Hi there, as mentioned in the post it only collected data on the top 25 startup hubs as identified by the Startup Genome Project (ok, and Amsterdam). Edinburgh is not on that list, so I didn't check for it. I did now: in total it's 3 since january 2012.
Note: not sure why, but the data does seem off from time to time. Manual Command-F for San Francisco for this month's hiring finds 26, while data.scan(htmlpage) finds 28...
There's definitely been more than three jobs listed for Edinburgh in January 2012. I'm in Edinburgh and was looking for work most of last year, so I was paying attention at the time!

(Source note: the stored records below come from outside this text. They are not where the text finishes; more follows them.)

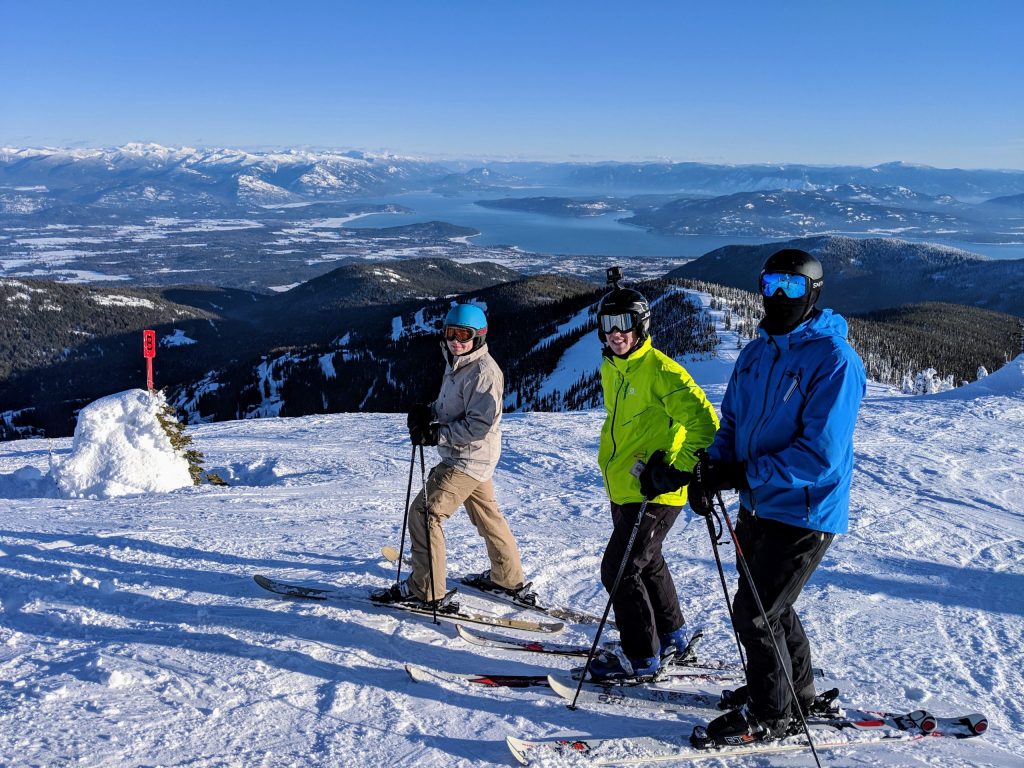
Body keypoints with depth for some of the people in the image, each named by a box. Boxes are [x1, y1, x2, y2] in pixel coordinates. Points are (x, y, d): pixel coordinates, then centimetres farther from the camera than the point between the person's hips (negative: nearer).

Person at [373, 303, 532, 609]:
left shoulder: (483, 371, -22)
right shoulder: (457, 363, 9)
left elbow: (479, 424, -27)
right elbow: (449, 405, 20)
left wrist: (436, 434, -24)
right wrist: (428, 412, 0)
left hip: (468, 460, -10)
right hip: (472, 458, 10)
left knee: (424, 514, -6)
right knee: (486, 515, 20)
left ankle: (426, 590, 3)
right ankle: (509, 579, 34)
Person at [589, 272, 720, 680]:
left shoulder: (660, 370, -19)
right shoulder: (611, 368, 8)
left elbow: (703, 422, -24)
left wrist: (681, 469, -26)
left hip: (654, 493, -9)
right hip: (623, 488, 10)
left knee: (619, 570, -6)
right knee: (647, 562, 23)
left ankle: (641, 657, 8)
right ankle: (670, 635, 42)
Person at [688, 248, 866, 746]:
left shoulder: (834, 359, -19)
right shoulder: (755, 353, 5)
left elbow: (820, 454, -26)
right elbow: (732, 422, 10)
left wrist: (743, 474, -26)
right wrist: (711, 466, -10)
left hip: (805, 513, -8)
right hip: (758, 505, 8)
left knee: (754, 613, -3)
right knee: (767, 604, 21)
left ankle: (771, 714, 19)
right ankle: (797, 689, 43)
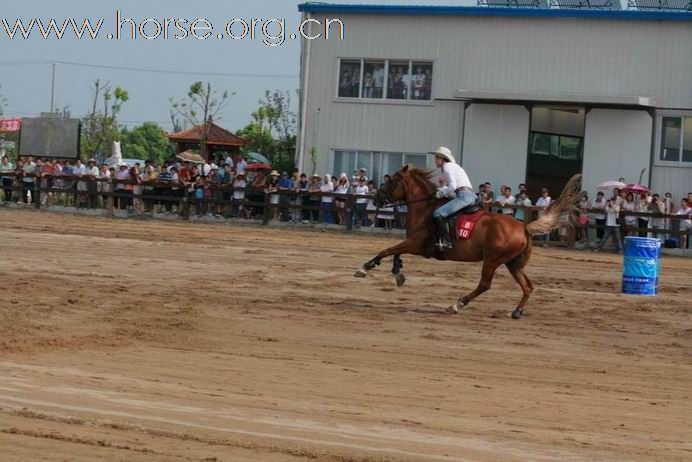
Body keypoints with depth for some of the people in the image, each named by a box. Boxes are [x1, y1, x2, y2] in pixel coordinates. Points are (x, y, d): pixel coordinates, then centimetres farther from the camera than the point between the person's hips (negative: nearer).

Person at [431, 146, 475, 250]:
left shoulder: (447, 166, -2)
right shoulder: (453, 166, 27)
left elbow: (453, 186, -13)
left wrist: (442, 194, 0)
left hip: (463, 195, -11)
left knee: (438, 214, -18)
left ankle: (446, 241, -23)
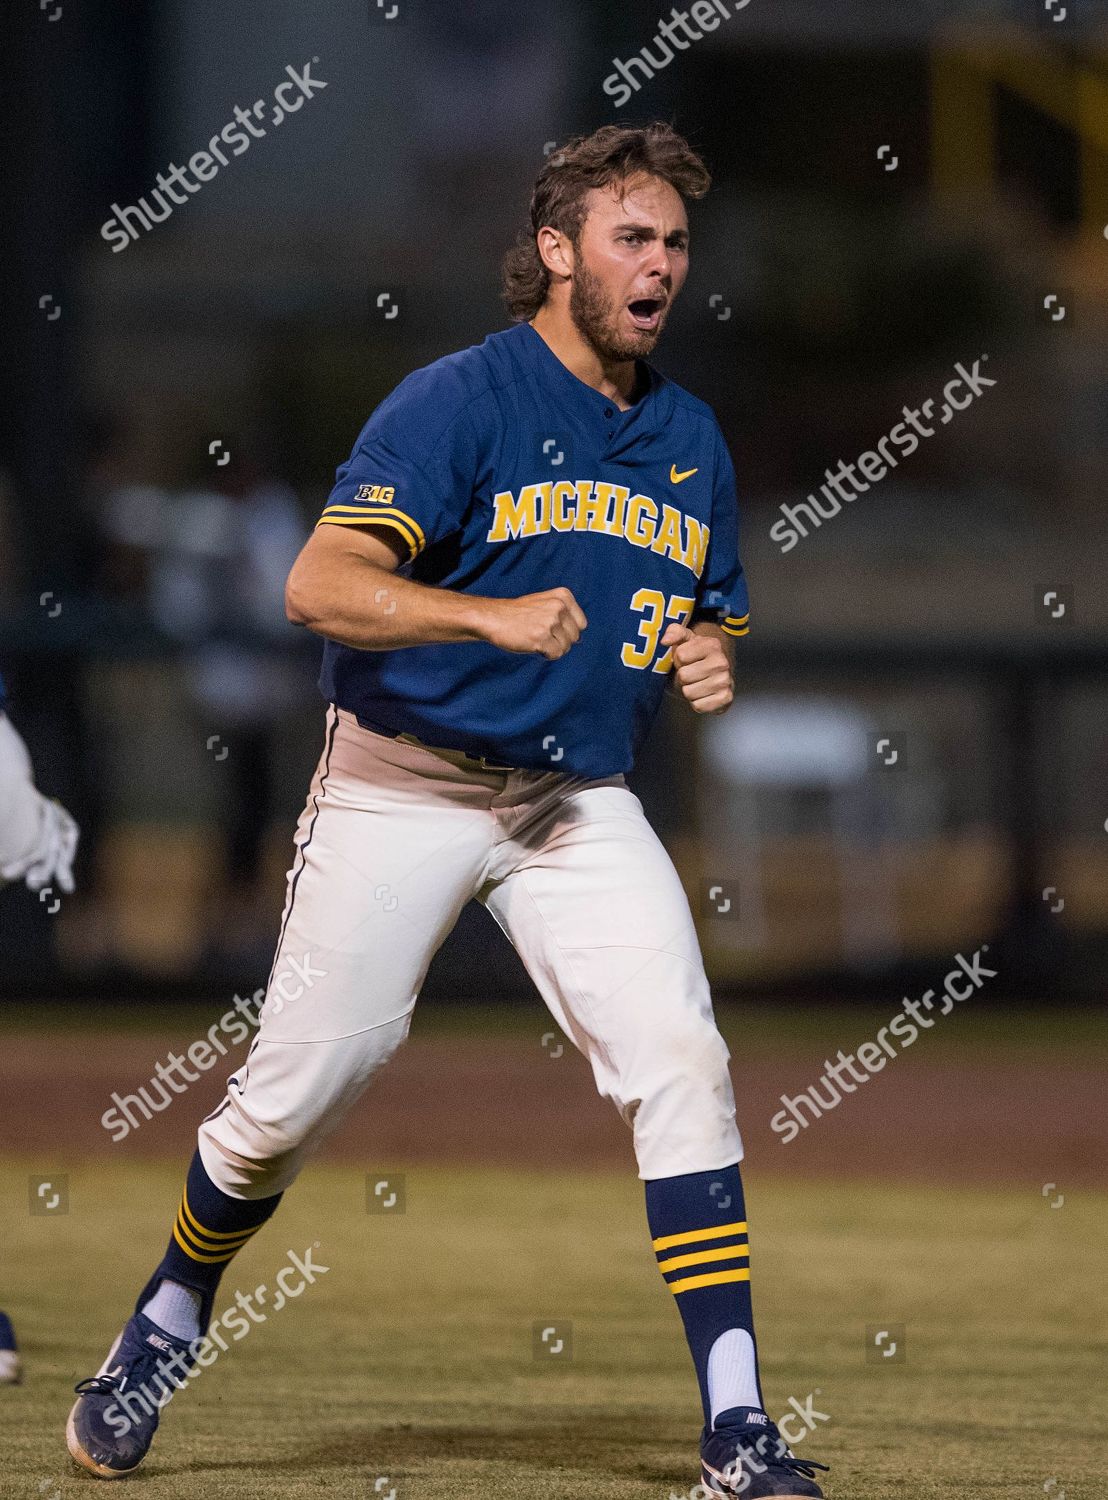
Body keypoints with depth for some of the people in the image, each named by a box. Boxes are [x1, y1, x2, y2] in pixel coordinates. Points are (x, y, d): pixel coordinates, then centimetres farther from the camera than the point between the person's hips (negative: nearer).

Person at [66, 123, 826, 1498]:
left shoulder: (692, 440, 9)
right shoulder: (457, 401, -11)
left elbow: (709, 621, 21)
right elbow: (320, 586, -21)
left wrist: (707, 661, -3)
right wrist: (494, 618, -35)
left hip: (581, 803, 4)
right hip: (402, 784, -4)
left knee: (680, 1065, -13)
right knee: (298, 1086, -3)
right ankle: (166, 1323, 27)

Article commenters were surprised about the high London figures. Here in the UK, I've seen massive growth in the hacker community at the grassroots level. The Hacker News meetup (http://www.meetup.com/HNLondon/) was 20 people in a pub back in 2010. Now it's 400-500 hackers in a large auditorium every month. Google Campus in East London is full to bursting every day with people working on their own projects. It's pretty inspiring to be a techie "between jobs" here in London
It's interesting to see Melbourne and Sydney at the bottom of the top 25 list. I heard the other day that 20% of the Australian workforce is in IT -- more than the US and UK. So it seems we have a lot of non-startup IT companies (or, more likely, companies that don't identify that way or appear on HN)
Is Mountain View not considered? I would think it would be top 5. Maybe even #1. I just popped open a single who's hiring thread and found 14 mentions.